[[ INPUT MATERIAL, beginning ]]

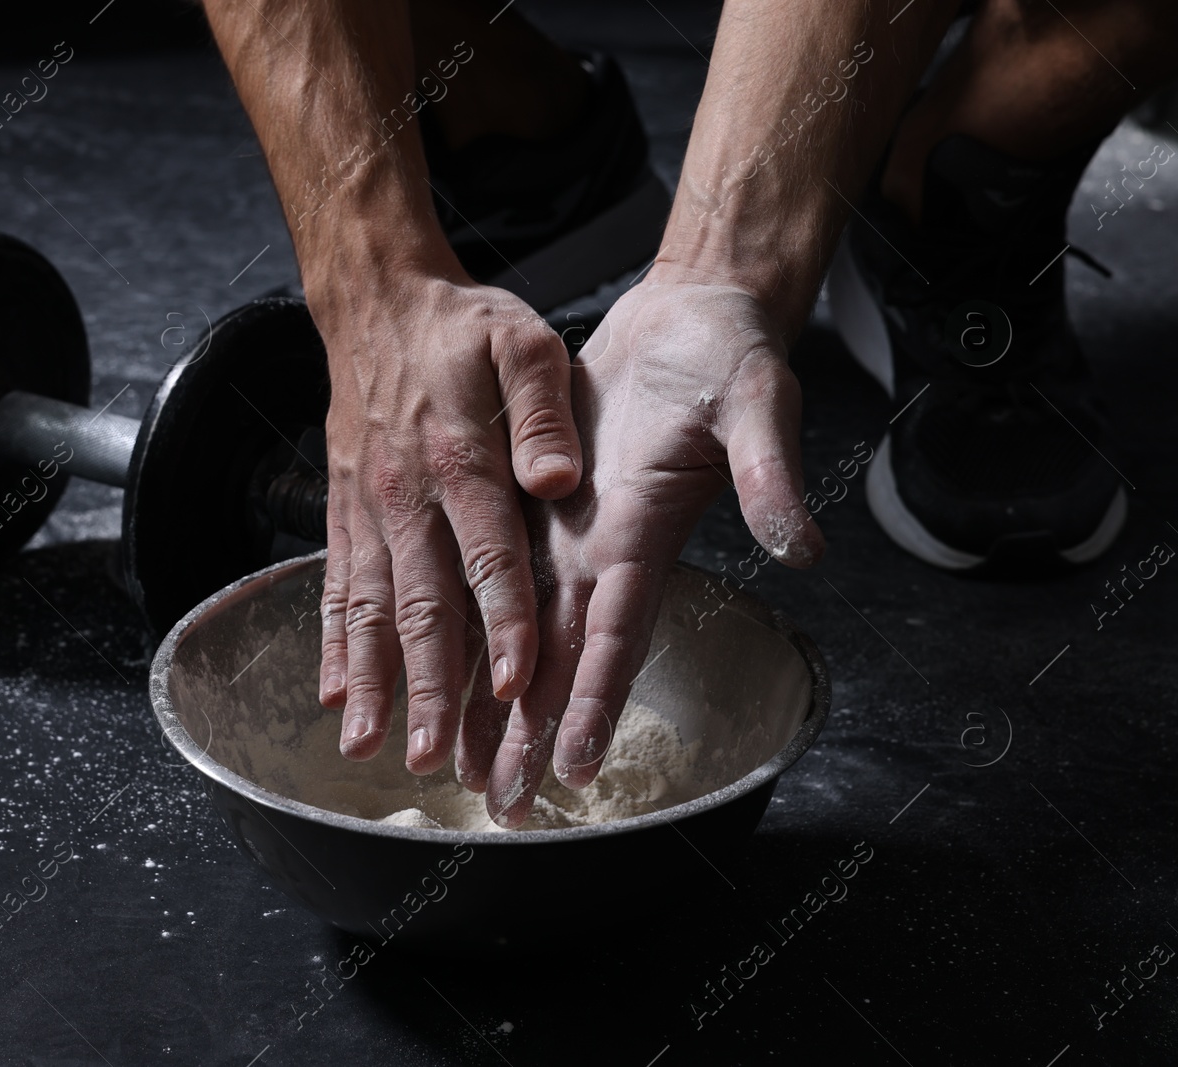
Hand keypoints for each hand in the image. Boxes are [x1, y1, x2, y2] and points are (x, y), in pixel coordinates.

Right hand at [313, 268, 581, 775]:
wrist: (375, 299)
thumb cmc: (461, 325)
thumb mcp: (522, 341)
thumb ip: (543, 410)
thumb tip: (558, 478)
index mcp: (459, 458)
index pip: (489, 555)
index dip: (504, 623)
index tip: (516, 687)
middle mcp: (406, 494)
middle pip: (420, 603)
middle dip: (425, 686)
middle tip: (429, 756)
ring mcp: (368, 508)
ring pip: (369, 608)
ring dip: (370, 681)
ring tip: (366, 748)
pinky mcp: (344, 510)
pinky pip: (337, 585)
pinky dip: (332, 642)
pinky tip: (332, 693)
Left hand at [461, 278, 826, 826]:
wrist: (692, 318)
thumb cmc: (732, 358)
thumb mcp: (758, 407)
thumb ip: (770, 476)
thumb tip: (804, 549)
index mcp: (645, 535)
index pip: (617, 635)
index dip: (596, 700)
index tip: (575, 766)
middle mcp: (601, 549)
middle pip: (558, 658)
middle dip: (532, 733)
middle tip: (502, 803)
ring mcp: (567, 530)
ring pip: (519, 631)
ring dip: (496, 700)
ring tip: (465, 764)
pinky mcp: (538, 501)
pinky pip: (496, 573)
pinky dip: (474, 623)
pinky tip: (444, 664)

[[ INPUT MATERIAL, end ]]
[[ INPUT MATERIAL, beginning ]]

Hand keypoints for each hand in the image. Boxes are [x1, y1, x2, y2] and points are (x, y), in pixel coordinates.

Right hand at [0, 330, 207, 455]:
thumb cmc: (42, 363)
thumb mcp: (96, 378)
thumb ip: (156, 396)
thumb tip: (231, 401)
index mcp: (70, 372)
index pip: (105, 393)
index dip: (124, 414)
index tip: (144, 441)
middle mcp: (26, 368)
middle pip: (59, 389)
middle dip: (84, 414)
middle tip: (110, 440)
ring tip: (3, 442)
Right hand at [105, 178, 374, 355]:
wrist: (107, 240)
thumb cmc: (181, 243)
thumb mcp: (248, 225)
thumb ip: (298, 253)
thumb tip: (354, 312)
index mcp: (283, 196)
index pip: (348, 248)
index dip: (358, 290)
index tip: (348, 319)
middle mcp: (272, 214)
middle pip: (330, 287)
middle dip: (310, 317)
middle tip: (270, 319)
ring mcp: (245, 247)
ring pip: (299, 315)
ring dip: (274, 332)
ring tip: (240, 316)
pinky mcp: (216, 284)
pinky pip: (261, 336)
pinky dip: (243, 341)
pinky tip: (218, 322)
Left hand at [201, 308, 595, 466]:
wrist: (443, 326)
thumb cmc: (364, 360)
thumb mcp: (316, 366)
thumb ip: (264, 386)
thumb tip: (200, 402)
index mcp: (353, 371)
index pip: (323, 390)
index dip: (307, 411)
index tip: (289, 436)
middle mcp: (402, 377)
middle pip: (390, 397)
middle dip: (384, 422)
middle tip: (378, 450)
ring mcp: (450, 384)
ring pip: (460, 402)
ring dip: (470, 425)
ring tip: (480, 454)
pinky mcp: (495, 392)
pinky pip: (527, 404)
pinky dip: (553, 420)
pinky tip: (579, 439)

[[ INPUT MATERIAL, end ]]

**WORK INSTRUCTION:** I'd like the lines above from the one with "index dip: (596, 700)" up to and including the one with "pinky tip: (444, 664)" copied exactly, with no other lines.

**THE ANSWER:**
index dip: (596, 700)
index tip: (575, 766)
middle mcp: (601, 549)
middle pip: (558, 658)
middle dip: (532, 733)
middle tip: (502, 803)
ring mcp: (567, 530)
ring pip: (519, 631)
ring dip: (496, 700)
ring tip: (465, 764)
pinky mcp: (538, 501)
pinky pip: (496, 573)
pinky dip: (474, 623)
pinky tip: (444, 664)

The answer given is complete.